I've known other women experience exactly this, not enjoying sex, not orgasming from penetration, finding sex uncomfortable, not wanting sex other than to please their partner, having the same experiences across many partners.
They thought they were broken but it's usually just psychological. That doesn't mean it's any easier to fix but you need to figure out what's stopping you from enjoying sex as you should, which if you've never enjoyed it before can seem impossible. Once you figure it out, you might find everything just clicks into place and becomes enjoyable, so there is hope.

How is your mood generally? Is there any chance you have depression?
You say you have a sex drive, would you say that you get thoroughly wet and horny?
If not, can you think of anything that gets you wet and horny? Or a past experience where you found yourself more turned on than usual?

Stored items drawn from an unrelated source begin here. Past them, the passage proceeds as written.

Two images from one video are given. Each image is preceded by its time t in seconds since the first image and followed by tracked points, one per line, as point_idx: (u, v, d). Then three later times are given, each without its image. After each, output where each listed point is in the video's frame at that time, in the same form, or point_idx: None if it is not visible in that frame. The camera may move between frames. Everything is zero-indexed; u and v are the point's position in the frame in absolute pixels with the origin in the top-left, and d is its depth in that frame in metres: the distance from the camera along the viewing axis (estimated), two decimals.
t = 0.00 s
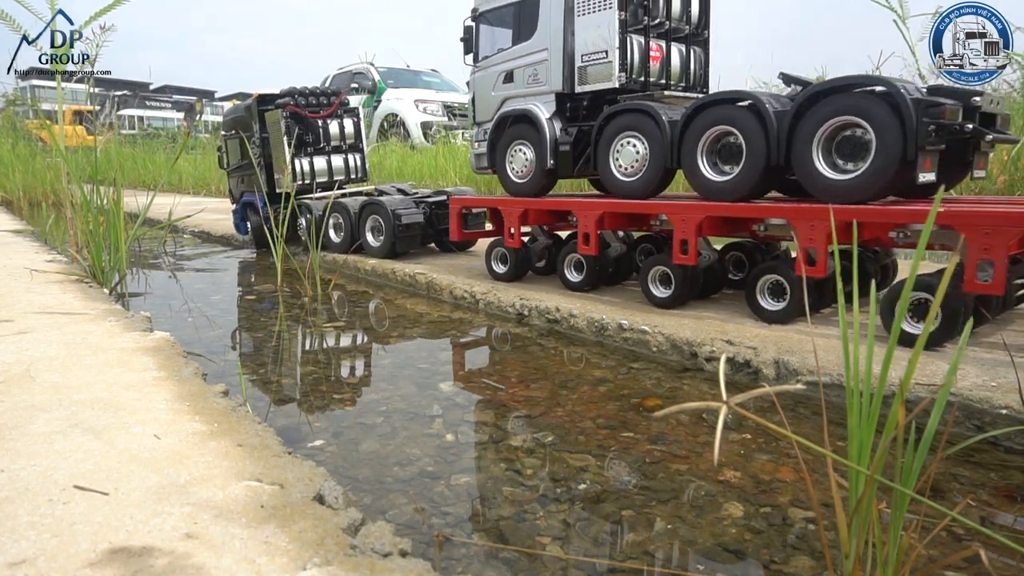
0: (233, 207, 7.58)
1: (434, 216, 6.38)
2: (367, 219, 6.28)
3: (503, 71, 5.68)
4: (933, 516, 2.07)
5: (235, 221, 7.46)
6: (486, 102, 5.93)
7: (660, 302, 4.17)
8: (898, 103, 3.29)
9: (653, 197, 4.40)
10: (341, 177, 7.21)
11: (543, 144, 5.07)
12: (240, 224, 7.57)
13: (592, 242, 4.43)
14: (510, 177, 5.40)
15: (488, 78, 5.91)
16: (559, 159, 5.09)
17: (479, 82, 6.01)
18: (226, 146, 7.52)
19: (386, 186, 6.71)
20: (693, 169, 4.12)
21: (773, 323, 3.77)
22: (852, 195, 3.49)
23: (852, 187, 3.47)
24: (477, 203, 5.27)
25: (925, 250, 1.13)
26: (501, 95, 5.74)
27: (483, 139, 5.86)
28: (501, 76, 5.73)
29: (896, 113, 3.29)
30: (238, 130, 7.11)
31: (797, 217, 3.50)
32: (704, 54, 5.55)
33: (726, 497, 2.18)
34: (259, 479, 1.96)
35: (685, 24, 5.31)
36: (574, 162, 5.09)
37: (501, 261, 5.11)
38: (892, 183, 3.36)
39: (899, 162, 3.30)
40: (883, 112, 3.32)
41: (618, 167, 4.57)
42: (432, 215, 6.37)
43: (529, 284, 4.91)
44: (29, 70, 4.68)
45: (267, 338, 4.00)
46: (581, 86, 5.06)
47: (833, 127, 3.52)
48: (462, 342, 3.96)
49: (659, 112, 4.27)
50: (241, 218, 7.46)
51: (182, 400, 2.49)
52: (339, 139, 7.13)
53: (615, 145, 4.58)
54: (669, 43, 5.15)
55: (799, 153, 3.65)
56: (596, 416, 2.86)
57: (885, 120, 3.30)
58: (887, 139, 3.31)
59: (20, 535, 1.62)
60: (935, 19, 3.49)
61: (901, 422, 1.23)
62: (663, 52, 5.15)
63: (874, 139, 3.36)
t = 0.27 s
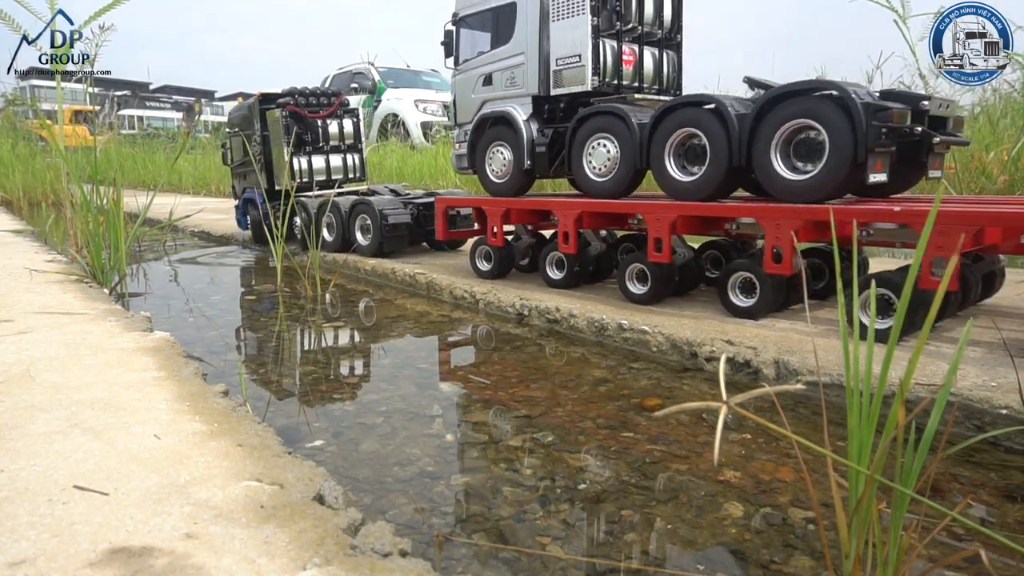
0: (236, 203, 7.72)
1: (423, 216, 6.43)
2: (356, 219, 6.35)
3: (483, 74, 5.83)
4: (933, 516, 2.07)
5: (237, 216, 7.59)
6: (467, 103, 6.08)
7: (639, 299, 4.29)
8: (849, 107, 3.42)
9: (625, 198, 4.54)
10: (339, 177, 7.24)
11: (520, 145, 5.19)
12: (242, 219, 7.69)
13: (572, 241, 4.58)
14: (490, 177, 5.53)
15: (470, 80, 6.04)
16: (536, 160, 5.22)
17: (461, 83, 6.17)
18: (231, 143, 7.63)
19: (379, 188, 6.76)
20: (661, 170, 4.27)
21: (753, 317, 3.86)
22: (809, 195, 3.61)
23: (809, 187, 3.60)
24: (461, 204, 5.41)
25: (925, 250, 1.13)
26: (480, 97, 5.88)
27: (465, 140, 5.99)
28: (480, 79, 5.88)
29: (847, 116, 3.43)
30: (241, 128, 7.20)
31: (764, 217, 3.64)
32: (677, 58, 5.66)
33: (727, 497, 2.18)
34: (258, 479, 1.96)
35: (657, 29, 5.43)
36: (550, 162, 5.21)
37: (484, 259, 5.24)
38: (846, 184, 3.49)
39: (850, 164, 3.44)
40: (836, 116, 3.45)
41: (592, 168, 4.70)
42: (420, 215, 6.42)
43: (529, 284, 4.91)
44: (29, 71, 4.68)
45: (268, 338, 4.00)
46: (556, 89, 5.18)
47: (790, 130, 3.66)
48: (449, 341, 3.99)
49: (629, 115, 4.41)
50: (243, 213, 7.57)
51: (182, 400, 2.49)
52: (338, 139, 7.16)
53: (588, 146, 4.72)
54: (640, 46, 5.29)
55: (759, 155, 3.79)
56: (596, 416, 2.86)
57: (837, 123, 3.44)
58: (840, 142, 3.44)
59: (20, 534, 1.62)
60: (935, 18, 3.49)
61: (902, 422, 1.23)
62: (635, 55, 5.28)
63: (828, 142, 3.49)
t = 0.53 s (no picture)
0: (240, 200, 7.94)
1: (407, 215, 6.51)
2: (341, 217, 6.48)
3: (460, 78, 6.01)
4: (933, 516, 2.07)
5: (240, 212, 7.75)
6: (446, 106, 6.26)
7: (604, 293, 4.46)
8: (796, 109, 3.59)
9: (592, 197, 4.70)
10: (337, 178, 7.27)
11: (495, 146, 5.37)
12: (246, 214, 7.85)
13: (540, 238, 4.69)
14: (466, 176, 5.70)
15: (449, 83, 6.23)
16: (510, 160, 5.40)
17: (440, 86, 6.35)
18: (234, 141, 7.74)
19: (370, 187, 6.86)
20: (627, 170, 4.43)
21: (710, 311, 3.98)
22: (761, 193, 3.78)
23: (761, 186, 3.77)
24: (440, 202, 5.52)
25: (924, 250, 1.13)
26: (458, 99, 6.07)
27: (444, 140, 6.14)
28: (458, 83, 6.06)
29: (795, 118, 3.59)
30: (243, 127, 7.29)
31: (714, 213, 3.78)
32: (648, 61, 5.84)
33: (727, 497, 2.18)
34: (258, 479, 1.96)
35: (628, 33, 5.63)
36: (524, 162, 5.42)
37: (461, 255, 5.37)
38: (795, 183, 3.66)
39: (798, 164, 3.61)
40: (784, 118, 3.62)
41: (561, 168, 4.88)
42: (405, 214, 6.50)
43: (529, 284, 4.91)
44: (28, 70, 4.67)
45: (268, 338, 4.00)
46: (529, 92, 5.38)
47: (744, 132, 3.83)
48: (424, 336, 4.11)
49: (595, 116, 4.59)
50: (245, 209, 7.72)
51: (182, 400, 2.49)
52: (335, 139, 7.20)
53: (558, 146, 4.89)
54: (611, 50, 5.48)
55: (716, 155, 3.96)
56: (596, 416, 2.86)
57: (786, 126, 3.61)
58: (789, 143, 3.61)
59: (20, 535, 1.62)
60: (935, 18, 3.48)
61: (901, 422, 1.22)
62: (605, 60, 5.47)
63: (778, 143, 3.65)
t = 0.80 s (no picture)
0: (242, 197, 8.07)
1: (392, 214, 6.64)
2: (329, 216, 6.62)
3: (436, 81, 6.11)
4: (933, 516, 2.07)
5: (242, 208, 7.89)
6: (422, 108, 6.36)
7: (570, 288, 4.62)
8: (746, 114, 3.78)
9: (560, 196, 4.87)
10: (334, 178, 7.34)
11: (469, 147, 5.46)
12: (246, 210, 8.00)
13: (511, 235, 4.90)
14: (442, 177, 5.80)
15: (425, 86, 6.29)
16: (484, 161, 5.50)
17: (415, 90, 6.45)
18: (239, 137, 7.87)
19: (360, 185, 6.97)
20: (590, 170, 4.59)
21: (665, 306, 4.10)
22: (714, 193, 3.98)
23: (713, 186, 3.97)
24: (418, 201, 5.72)
25: (924, 251, 1.12)
26: (435, 102, 6.17)
27: (420, 142, 6.20)
28: (434, 86, 6.16)
29: (745, 122, 3.79)
30: (246, 125, 7.40)
31: (671, 211, 3.96)
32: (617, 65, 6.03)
33: (727, 497, 2.18)
34: (258, 479, 1.96)
35: (597, 38, 5.80)
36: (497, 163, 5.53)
37: (438, 252, 5.56)
38: (745, 184, 3.86)
39: (748, 166, 3.80)
40: (735, 123, 3.82)
41: (532, 168, 5.03)
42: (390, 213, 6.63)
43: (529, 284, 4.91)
44: (28, 71, 4.67)
45: (268, 338, 4.00)
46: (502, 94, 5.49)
47: (698, 135, 4.02)
48: (401, 330, 4.23)
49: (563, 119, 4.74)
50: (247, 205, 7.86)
51: (182, 400, 2.49)
52: (333, 140, 7.22)
53: (528, 147, 5.03)
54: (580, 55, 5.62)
55: (672, 157, 4.15)
56: (596, 416, 2.86)
57: (737, 130, 3.81)
58: (739, 147, 3.81)
59: (19, 535, 1.62)
60: (934, 18, 3.48)
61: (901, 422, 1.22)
62: (576, 64, 5.60)
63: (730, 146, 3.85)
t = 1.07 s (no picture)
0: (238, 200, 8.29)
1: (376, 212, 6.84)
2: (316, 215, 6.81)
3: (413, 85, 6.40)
4: (933, 516, 2.07)
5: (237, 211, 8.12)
6: (401, 111, 6.63)
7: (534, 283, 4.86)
8: (692, 117, 4.03)
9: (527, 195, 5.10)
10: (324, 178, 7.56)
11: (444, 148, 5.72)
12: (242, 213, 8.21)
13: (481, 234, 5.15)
14: (419, 177, 6.05)
15: (403, 90, 6.57)
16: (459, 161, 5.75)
17: (395, 94, 6.72)
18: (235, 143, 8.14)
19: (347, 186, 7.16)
20: (555, 171, 4.83)
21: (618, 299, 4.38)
22: (665, 193, 4.23)
23: (665, 186, 4.21)
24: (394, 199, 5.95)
25: (925, 249, 1.12)
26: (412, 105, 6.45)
27: (398, 143, 6.44)
28: (412, 89, 6.44)
29: (692, 124, 4.03)
30: (240, 130, 7.69)
31: (627, 211, 4.20)
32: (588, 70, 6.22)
33: (726, 497, 2.18)
34: (258, 479, 1.96)
35: (567, 44, 6.01)
36: (471, 163, 5.76)
37: (412, 248, 5.76)
38: (693, 183, 4.10)
39: (695, 166, 4.04)
40: (683, 125, 4.06)
41: (501, 168, 5.27)
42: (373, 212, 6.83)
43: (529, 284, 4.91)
44: (28, 70, 4.67)
45: (267, 338, 4.00)
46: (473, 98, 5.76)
47: (652, 136, 4.28)
48: (379, 326, 4.35)
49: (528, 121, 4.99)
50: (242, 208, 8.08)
51: (182, 400, 2.49)
52: (323, 142, 7.46)
53: (497, 148, 5.29)
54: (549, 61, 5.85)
55: (629, 158, 4.40)
56: (596, 416, 2.86)
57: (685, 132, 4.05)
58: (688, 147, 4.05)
59: (19, 535, 1.62)
60: (935, 18, 3.48)
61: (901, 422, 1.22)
62: (544, 69, 5.84)
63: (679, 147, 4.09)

The women I've known get past this have usually done so by finding what really turns them on and allows them to properly relax into it. It could be that you need to feel that your lover is truly dominant in order to get properly horny and let go. You might need to feel restrained and/or blindfolded to get you going. It might be that you get turned on from being the dominant one. One girl figured out that she needed some serious discipline spanking to get her going...

MamaIvyWren · 07/07/2024 06:57

Thank you for this response! So useful...and so comforting to know I'm not the only one..

After 20 years of sex I must say it does feel as though it'll never change...

My only glimmer of hope is that I did used to orgasm occasionally with my first boyfriend as a teenager. So I know it can't be completely physiological...
I think the reason I could climax then was the novelty factor that truly turned me on. The adrenaline and excitement of someone new and exciting, which sadly I just can't imagine ever finding again now that I'm married and in a monogamous relationship...

I'm open to trying domination etc... but I can't say I'm very optimistic.

I just feel I can't settle for this in life - I can't help but feel I'm missing out on an amazing, pleasurable, beautiful experience in life...

OP posts:
Mysticguru · 07/07/2024 11:45

I agree with PP, it could be subconsciously you cannot relax and be in the moment.
Self introspection with a therapist may help.

ibegyounotto · 08/07/2024 11:40

The fact that you used to get truly turned on as a teenager and that meant you could climax is a good sign.
You say you can't imagine getting that excitement back but there will be a way.
The great thing about sex is there's so many different ways to enjoy it both physically and mentally. What you're currently doing clearly doesn't excite you enough and you're probably in a cycle of expecting it to be painful and to not enjoy it and that expectation will kill excitement, making the expectation come true.
Talk about it with your husband, find some new ideas that you'd both be excited to try. The excitement and nervousness of trying something new might take you back to what you experienced as a teenager.

I think you hinted at monogamy being a barrier to potential excitement, do you know how your husband feels about the idea of letting you try another man? You never know, he might be open to trying it. If he's never been able to give you sexual happiness, he might at least be curious to know if you can experience it with someone else.

Adidas105 · 29/04/2025 18:46

maybe find a male friend you can hook up with or join a swingers club

3luckystars · 30/04/2025 22:05

Stupid question but have you tried using lube, and loads of it? That can have an enormous impact.